It won't if they're robo calls Robert. They auto dial.


----------



## Irwin (Dec 24, 2020)

I have two ringtones -- one for people and places I know, and another for all the rest, which I don't answer. It's just kind of a bubbly sound, so it's not too audible. I could always switch it with a silent tone if spam calls get too bad. If it's a legit call, they can just leave a message.


----------



## jujube (Dec 24, 2020)

I get "your auto warranty has expired" calls every couple of days.  It's a different number every time, so blocking it doesn't do any good.


----------



## Happy Joe (Jan 17, 2021)

I got tired of scam and robocalls so I keep the land line unplugged during weekdays unless I need a connection for secure (two factor) logins.
If I get a cell call from the aforementioned hairballs; I block the number forever after... once you answer a scam/robocall your name and number goes into a database and is sold to the other, international, scum of the earth; so if you do not recognize a number do not answer it; if this bothers you you can try looking the number up online but this is often not good for much.

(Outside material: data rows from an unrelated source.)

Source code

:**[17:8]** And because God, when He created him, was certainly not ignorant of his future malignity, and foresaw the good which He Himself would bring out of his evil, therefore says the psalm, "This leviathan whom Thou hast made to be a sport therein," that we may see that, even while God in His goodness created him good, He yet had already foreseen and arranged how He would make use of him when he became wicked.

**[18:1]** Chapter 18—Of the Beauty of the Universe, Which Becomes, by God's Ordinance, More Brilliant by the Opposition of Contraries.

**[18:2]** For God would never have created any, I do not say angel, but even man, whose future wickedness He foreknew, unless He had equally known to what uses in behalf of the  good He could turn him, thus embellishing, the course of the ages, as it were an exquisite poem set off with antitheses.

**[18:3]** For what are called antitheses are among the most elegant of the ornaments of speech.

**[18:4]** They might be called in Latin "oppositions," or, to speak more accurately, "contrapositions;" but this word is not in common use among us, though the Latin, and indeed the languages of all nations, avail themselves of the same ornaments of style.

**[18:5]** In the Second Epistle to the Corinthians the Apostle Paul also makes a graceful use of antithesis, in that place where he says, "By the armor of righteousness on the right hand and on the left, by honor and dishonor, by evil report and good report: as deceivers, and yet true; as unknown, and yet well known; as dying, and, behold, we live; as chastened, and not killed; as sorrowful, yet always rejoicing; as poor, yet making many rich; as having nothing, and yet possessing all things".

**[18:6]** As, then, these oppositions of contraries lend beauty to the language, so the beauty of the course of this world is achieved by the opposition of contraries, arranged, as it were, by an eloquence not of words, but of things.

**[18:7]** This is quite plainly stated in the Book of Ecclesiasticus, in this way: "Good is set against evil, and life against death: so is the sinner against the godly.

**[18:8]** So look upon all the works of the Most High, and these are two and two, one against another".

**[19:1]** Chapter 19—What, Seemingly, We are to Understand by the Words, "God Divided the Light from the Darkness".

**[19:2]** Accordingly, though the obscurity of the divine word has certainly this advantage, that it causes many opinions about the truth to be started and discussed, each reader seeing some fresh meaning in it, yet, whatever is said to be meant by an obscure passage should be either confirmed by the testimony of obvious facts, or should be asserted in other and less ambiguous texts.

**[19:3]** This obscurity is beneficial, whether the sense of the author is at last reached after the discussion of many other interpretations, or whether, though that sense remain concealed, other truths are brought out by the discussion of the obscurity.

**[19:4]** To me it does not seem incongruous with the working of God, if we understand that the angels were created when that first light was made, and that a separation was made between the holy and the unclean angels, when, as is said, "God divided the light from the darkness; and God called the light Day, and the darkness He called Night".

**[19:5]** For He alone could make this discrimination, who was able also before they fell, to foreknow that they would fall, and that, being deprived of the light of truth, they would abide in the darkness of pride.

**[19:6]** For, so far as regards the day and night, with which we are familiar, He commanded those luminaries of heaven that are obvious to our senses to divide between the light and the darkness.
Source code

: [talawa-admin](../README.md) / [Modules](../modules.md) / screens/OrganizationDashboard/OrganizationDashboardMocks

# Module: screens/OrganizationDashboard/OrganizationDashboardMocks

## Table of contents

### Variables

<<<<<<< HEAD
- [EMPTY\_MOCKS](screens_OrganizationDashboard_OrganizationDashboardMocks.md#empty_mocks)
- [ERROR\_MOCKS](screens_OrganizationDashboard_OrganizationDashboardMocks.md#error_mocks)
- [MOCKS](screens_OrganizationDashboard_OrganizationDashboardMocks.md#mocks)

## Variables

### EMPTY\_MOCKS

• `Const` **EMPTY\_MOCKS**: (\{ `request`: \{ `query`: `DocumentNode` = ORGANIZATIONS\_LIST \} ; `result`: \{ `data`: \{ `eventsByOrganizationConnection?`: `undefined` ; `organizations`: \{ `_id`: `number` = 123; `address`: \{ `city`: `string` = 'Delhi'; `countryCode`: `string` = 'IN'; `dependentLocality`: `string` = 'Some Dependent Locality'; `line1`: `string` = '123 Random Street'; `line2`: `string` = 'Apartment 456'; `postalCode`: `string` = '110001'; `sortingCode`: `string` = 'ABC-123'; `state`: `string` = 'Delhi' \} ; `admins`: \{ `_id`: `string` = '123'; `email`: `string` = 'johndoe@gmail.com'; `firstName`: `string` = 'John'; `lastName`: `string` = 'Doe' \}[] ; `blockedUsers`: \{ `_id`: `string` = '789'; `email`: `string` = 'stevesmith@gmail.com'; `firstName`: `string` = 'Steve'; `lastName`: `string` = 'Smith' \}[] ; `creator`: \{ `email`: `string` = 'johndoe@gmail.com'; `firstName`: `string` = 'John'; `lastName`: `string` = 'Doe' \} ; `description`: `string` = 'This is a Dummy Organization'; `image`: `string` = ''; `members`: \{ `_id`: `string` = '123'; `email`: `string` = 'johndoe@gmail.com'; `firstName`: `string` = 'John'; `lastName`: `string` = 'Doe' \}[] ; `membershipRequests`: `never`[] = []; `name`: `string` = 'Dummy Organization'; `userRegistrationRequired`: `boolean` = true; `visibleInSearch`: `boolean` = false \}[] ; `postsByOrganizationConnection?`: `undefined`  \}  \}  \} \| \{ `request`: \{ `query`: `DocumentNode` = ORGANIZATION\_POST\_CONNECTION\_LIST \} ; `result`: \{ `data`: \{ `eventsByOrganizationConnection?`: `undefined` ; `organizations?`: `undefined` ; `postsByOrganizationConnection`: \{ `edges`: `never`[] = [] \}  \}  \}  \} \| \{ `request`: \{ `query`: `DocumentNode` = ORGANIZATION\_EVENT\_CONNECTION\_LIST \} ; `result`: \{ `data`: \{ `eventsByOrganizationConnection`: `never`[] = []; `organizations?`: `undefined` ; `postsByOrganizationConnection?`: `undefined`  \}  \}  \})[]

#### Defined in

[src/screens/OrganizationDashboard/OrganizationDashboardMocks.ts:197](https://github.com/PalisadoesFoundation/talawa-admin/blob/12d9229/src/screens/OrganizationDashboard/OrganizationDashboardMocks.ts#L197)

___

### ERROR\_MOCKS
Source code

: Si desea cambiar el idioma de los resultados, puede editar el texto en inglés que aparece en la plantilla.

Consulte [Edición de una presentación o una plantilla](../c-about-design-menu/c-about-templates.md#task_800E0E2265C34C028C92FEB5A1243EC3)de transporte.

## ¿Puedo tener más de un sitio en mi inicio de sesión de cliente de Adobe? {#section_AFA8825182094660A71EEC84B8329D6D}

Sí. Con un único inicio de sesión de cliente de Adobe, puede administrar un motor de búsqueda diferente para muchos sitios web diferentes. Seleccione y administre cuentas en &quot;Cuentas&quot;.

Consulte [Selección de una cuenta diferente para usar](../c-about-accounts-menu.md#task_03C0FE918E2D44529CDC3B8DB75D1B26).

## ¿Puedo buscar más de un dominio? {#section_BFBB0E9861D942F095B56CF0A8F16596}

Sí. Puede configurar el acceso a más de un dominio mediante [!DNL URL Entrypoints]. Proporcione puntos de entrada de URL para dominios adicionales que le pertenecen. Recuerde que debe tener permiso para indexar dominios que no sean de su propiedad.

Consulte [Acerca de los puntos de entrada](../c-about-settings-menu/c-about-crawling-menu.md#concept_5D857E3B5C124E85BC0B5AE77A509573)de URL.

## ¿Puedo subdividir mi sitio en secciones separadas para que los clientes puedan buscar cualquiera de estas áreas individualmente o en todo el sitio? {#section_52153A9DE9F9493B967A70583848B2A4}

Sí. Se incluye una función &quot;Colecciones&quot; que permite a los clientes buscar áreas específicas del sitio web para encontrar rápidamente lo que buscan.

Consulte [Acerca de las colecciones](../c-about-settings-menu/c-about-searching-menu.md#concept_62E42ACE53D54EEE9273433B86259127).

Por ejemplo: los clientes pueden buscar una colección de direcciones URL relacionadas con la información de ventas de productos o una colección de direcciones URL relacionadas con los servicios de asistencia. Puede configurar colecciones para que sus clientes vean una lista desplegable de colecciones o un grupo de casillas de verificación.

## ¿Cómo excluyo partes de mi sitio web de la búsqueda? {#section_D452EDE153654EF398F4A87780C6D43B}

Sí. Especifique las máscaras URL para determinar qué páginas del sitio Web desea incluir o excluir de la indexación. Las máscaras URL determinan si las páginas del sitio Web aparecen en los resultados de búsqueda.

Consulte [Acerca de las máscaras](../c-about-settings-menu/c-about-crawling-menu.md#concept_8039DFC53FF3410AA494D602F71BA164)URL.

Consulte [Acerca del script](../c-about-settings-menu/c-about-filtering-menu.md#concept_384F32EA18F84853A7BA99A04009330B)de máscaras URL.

I have heard that there are blacklist apps othat can filter out this type of caller but since I got a smart phone with blocking capability it does not seem necessary.

Enjoy!


----------



## Jeni (Jan 17, 2021)

I often wonder why they keep doing these calls etc but they must get a payoff ... I wonder how many people answer the call or click on some random link in email  etc ...... must be enough to make it worth it....

every invention to block these things.... there seems to be a work around... I get weird texts that are not even the full amount of # for a phone number....... but they all seem to come from area code 410........ often in middle of night.   
i have blocked so many i lost count.


----------